Chicago Cubs – No. 39
- Pitcher
- Born: July 4, 1997 (age 29) Sparta, Tennessee, U.S.
- Bats: RightThrows: Right

MLB debut
- April 9, 2022, for the Chicago Cubs

MLB statistics (through June 28, 2026)
- Win–loss record: 2–4
- Earned run average: 4.70
- Strikeouts: 58
- Stats at Baseball Reference

Teams
- Chicago Cubs (2022, 2024–present);

= Ethan Roberts =

American baseball player (born 1997)

Ethan Michael Roberts (born July 4, 1997) is an American professional baseball pitcher for the Chicago Cubs of Major League Baseball (MLB). He made his MLB debut in 2022 with the Cubs.

==Amateur career==
Roberts attended White County High School in Sparta, Tennessee, and played college baseball at Tennessee Technological University. As a junior at Tennessee Tech in 2018, he went 6–1 with a 2.41 ERA and 14 saves over 71 innings pitched.

==Professional career==
Following the end of the 2018 collegiate baseball season, he was selected by the Chicago Cubs in the fourth round of the 2018 Major League Baseball draft. Roberts signed with the Cubs and made his professional debut with the Eugene Emeralds, posting a 5.40 ERA over 15 innings in his professional debut season. In 2019, he began the season with the South Bend Cubs before being promoted to the Myrtle Beach Pelicans. Over 59 relief innings between the two clubs, Roberts went 4–5 with a 2.59 ERA, 13 saves, and 54 strikeouts. He did not play in 2020 due to the COVID-19 pandemic-related cancellation of the minor league season Roberts began the 2021 season with the Tennessee Smokies and was promoted to the Iowa Cubs in early August. Over 39 relief appearances and 54 innings between the two clubs, Roberts went 4–2 with a 3.00 ERA and 72 strikeouts.
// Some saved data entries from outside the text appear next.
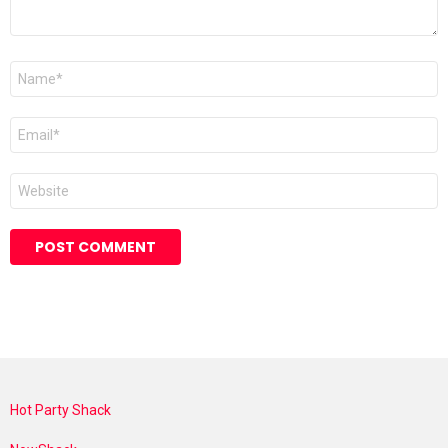
Name
*
Email
*
Website
Hot Party Shack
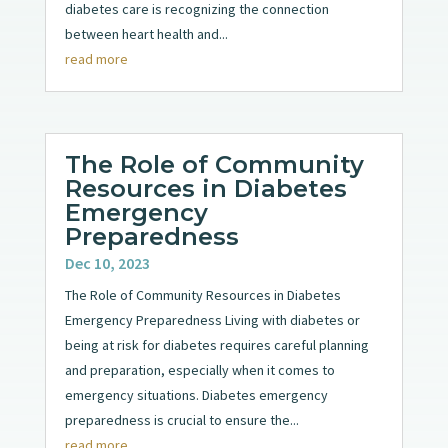
diabetes care is recognizing the connection
between heart health and...
read more
The Role of Community
Resources in Diabetes
Emergency
Preparedness
Dec 10, 2023
The Role of Community Resources in Diabetes
Emergency Preparedness Living with diabetes or
being at risk for diabetes requires careful planning
and preparation, especially when it comes to
emergency situations. Diabetes emergency
preparedness is crucial to ensure the...
read more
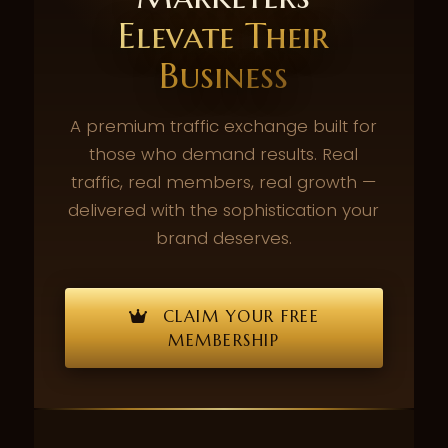
Elevate Their
Business
A premium traffic exchange built for
those who demand results. Real
traffic, real members, real growth —
delivered with the sophistication your
brand deserves.
CLAIM YOUR FREE
MEMBERSHIP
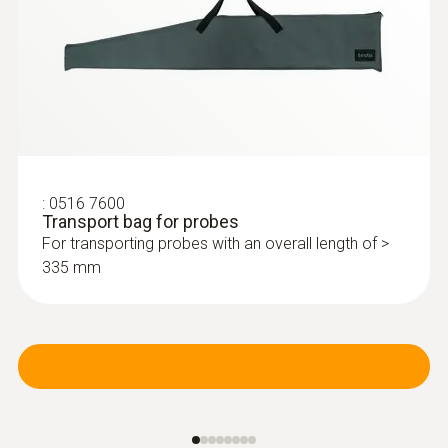
:
0516 7600
Transport bag for probes
For transporting probes with an overall length of >
335 mm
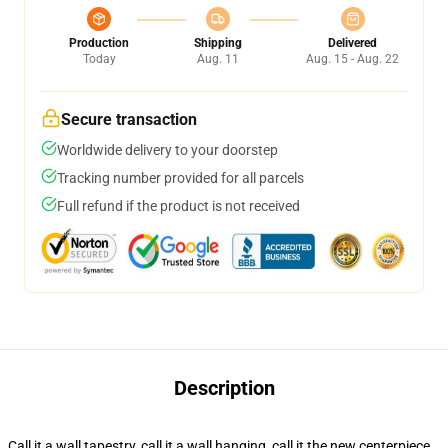
Production
Shipping
Delivered
Today
Aug. 11
Aug. 15 - Aug. 22
Secure transaction
Worldwide delivery to your doorstep
Tracking number provided for all parcels
Full refund if the product is not received
Description
Call it a wall tapestry, call it a wall hanging, call it the new centerpiece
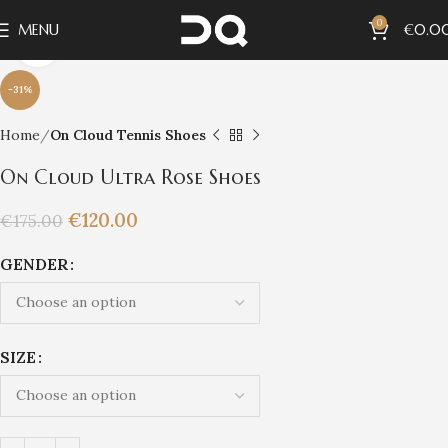
0
MENU
€
0.0
Click to enlarge
-31%
Home
On Cloud Tennis Shoes
On Cloud Ultra Rose Shoes
€
120.00
€
175.00
GENDER
SIZE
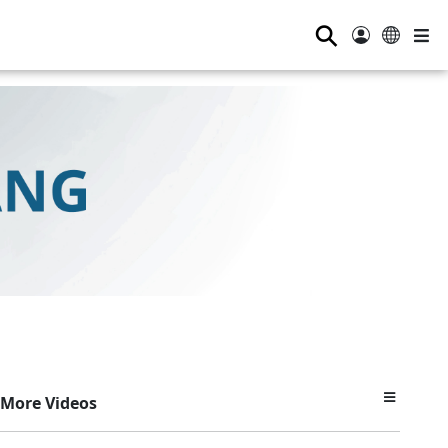
⚲
More Videos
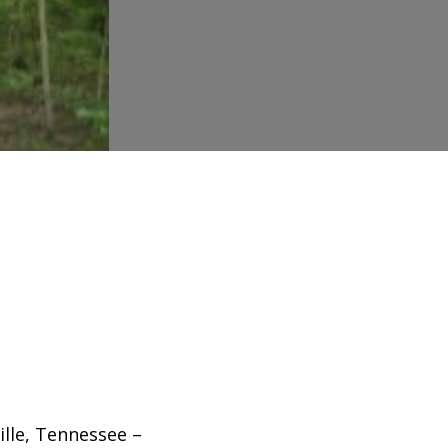
ille, Tennessee –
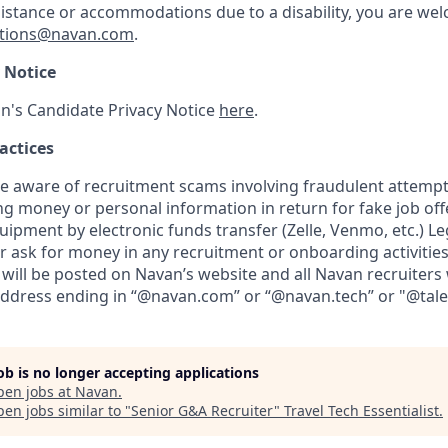
sistance or accommodations due to a disability, you are wel
tions@navan.com
.
 Notice
n's Candidate Privacy Notice
here
.
actices
aware of recruitment scams involving fraudulent attempts
ng money or personal information in return for fake job of
uipment by electronic funds transfer (Zelle, Venmo, etc.) L
er ask for money in any recruitment or onboarding activities.
will be posted on Navan’s website and all Navan recruiters 
address ending in “@navan.com” or “@navan.tech” or "@tal
job is no longer accepting applications
pen jobs at
Navan
.
en jobs similar to "
Senior G&A Recruiter
"
Travel Tech Essentialist
.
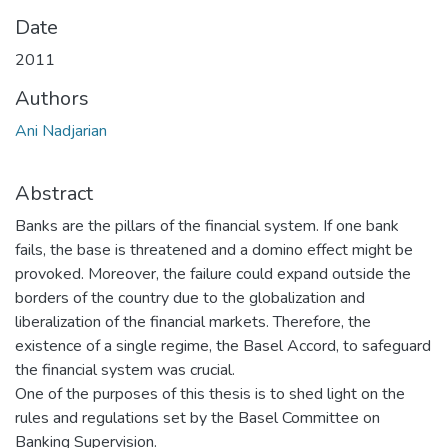
Date
2011
Authors
Ani Nadjarian
Abstract
Banks are the pillars of the financial system. If one bank
fails, the base is threatened and a domino effect might be
provoked. Moreover, the failure could expand outside the
borders of the country due to the globalization and
liberalization of the financial markets. Therefore, the
existence of a single regime, the Basel Accord, to safeguard
the financial system was crucial.
One of the purposes of this thesis is to shed light on the
rules and regulations set by the Basel Committee on
Banking Supervision.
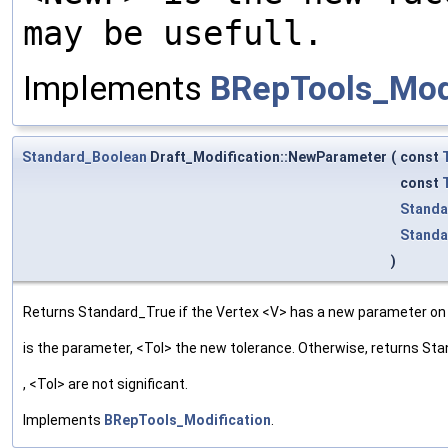
may be usefull.
Implements
BRepTools_Modi
Standard_Boolean
Draft_Modification::NewParameter
(
const
const
Standa
Standa
)
Returns Standard_True if the Vertex <V> has a new parameter on t
is the parameter, <Tol> the new tolerance. Otherwise, returns St
, <Tol> are not significant.
Implements
BRepTools_Modification
.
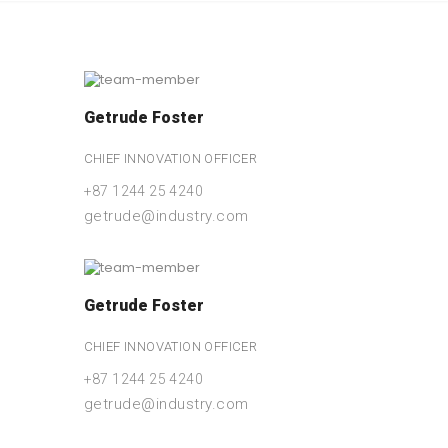
Getrude Foster
CHIEF INNOVATION OFFICER
+87 1244 25 4240
getrude@industry.com
Getrude Foster
CHIEF INNOVATION OFFICER
+87 1244 25 4240
getrude@industry.com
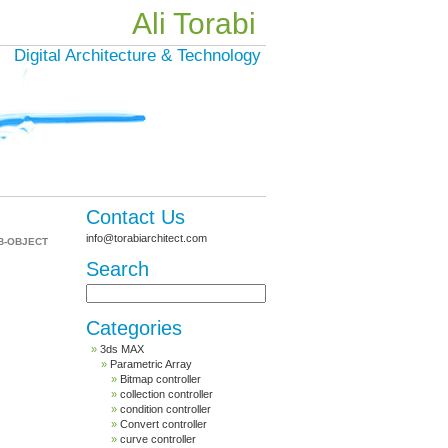
Ali Torabi
Digital Architecture & Technology
Contact Us
info@torabiarchitect.com
B-OBJECT
Search
Categories
3ds MAX
Parametric Array
Bitmap controller
collection controller
condition controller
Convert controller
curve controller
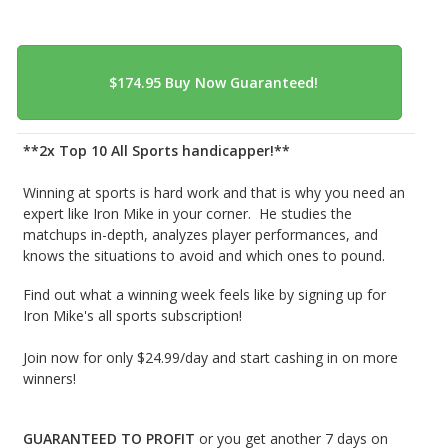
**2x Top 10 All Sports handicapper!**
Winning at sports is hard work and that is why you need an
expert like Iron Mike in your corner. He studies the
matchups in-depth, analyzes player performances, and
knows the situations to avoid and which ones to pound.
Find out what a winning week feels like by signing up for
Iron Mike's all sports subscription!
Join now for only $24.99/day and start cashing in on more
winners!
GUARANTEED TO PROFIT
or you get another 7 days on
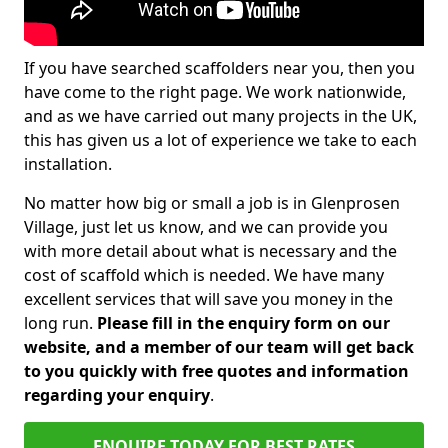
If you have searched scaffolders near you, then you
have come to the right page. We work nationwide,
and as we have carried out many projects in the UK,
this has given us a lot of experience we take to each
installation.
No matter how big or small a job is in Glenprosen
Village, just let us know, and we can provide you
with more detail about what is necessary and the
cost of scaffold which is needed. We have many
excellent services that will save you money in the
long run.
Please fill in the enquiry form on our
website, and a member of our team will get back
to you quickly with free quotes and information
regarding your enquiry
.
ENQUIRE TODAY FOR BEST RATES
On November 19, 2021, the Cubs added Roberts to their 40-man roster to protect him from the Rule 5 draft. On April 4, 2022, it was announced that Roberts had made the Opening Day roster. He made his MLB debut on April 9, throwing one scoreless inning of relief against the Milwaukee Brewers. In early May, he was placed on the injured list due to right shoulder inflammation. On June 23, it was announced he would be undergoing Tommy John surgery, ending his season. He was non-tendered and became a free agent on November 17, 2022.

On December 2, 2023, Roberts re-signed with the Cubs organization on a minor league contract. He made 12 scoreless appearances across the rookie–level Arizona Complex League Cubs, Double–A Tennessee, and Triple–A Iowa, striking out 13 in 11 1/3 innings. On June 16, 2024, the Cubs selected Roberts' contract, adding him to their MLB roster. In 21 appearances for Chicago, he posted a 3.71 ERA with 26 strikeouts across 26 1/3 innings pitched.

Roberts was optioned to Triple-A Iowa to begin the 2025 season. Roberts made 10 appearances for Chicago during the regular season, registering a 1-0 record and 6.00 ERA with six strikeouts over nine innings pitched.

Roberts was again optioned to Triple-A Iowa to begin the 2026 season.